_Action item_:
Line by line, please look for the word "Visa" in the following records, then copy each line you find it in.
____ Input data
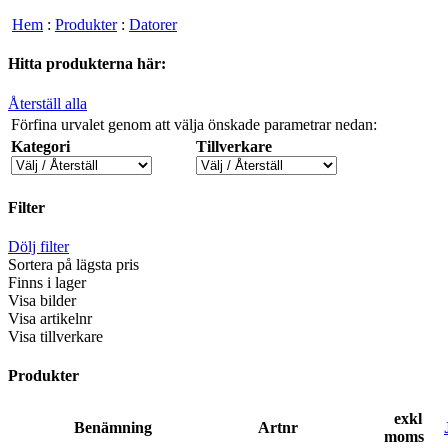
Hem
:
Produkter
:
Datorer
Hitta produkterna här:
Återställ alla
Förfina urvalet genom att välja önskade parametrar nedan:
Kategori
Tillverkare
Filter
Dölj filter
Sortera på lägsta pris
Finns i lager
Visa bilder
Visa artikelnr
Visa tillverkare
Produkter
exkl
Benämning
Artnr
moms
________
_Solved problem_:
Visa bilder
Visa artikelnr
Visa tillverkare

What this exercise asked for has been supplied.